### [Task brief]
Express the lines of the data, starting at the first line and ending at the line that contains "Залити все окропом, щоб рис і м’ясо до", inclusive, as a JSON list of strings with one string per line, omitting any blank lines.
Records for this task section start
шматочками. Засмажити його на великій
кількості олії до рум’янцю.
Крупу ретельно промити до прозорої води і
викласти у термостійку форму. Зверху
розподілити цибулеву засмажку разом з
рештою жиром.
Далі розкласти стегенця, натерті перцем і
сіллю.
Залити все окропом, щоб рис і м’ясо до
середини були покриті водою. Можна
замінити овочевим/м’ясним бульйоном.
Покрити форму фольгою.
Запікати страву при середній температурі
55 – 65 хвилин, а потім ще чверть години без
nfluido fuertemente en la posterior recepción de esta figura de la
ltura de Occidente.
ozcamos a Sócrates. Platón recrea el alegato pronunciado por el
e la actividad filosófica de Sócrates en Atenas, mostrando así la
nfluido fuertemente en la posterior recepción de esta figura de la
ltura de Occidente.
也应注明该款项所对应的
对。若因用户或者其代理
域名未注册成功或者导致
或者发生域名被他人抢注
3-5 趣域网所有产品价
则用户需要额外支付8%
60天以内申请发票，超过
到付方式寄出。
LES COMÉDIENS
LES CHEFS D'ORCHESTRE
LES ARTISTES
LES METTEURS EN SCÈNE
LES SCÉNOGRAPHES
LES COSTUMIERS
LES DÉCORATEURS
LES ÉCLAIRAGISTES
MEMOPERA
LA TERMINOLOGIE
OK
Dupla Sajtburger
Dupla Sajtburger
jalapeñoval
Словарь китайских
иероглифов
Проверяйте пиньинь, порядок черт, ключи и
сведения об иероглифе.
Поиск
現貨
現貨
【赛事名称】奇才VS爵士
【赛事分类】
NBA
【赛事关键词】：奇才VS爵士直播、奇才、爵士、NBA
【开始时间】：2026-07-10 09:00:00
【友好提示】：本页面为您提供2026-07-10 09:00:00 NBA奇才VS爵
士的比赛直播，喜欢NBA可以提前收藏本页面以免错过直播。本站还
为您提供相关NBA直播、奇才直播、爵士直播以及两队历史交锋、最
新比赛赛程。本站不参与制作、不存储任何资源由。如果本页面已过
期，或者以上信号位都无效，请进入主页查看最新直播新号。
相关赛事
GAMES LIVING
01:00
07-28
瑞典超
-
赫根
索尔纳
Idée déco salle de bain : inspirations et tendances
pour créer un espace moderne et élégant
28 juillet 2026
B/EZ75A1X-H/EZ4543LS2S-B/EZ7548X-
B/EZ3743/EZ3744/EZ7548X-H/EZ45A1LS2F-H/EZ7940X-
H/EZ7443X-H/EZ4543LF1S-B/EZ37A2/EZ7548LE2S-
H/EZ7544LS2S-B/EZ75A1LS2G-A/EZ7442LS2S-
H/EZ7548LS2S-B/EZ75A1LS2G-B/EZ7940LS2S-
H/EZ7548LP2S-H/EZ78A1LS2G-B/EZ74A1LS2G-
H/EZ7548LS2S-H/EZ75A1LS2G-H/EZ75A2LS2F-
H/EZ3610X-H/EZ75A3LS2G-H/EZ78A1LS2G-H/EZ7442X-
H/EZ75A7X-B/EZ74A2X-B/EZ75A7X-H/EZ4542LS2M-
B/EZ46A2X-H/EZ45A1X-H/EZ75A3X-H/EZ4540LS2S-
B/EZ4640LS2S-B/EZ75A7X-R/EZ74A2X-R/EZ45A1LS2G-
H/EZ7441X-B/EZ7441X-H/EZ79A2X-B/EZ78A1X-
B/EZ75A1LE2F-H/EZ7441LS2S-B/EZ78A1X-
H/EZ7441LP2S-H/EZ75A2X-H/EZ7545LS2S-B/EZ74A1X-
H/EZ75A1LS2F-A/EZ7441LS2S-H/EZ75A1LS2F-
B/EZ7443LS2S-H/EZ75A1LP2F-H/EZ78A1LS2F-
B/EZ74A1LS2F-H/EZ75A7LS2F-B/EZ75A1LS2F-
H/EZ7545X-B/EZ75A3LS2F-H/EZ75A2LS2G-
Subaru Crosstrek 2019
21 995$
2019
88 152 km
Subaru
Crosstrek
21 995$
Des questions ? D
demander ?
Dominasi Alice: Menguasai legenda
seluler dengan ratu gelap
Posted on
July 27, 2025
Records for this task section end
### [Response below]
[
  "шматочками. Засмажити його на великій",
  "кількості олії до рум’янцю.",
  "Крупу ретельно промити до прозорої води і",
  "викласти у термостійку форму. Зверху",
  "розподілити цибулеву засмажку разом з",
  "рештою жиром.",
  "Далі розкласти стегенця, натерті перцем і",
  "сіллю.",
  "Залити все окропом, щоб рис і м’ясо до"
]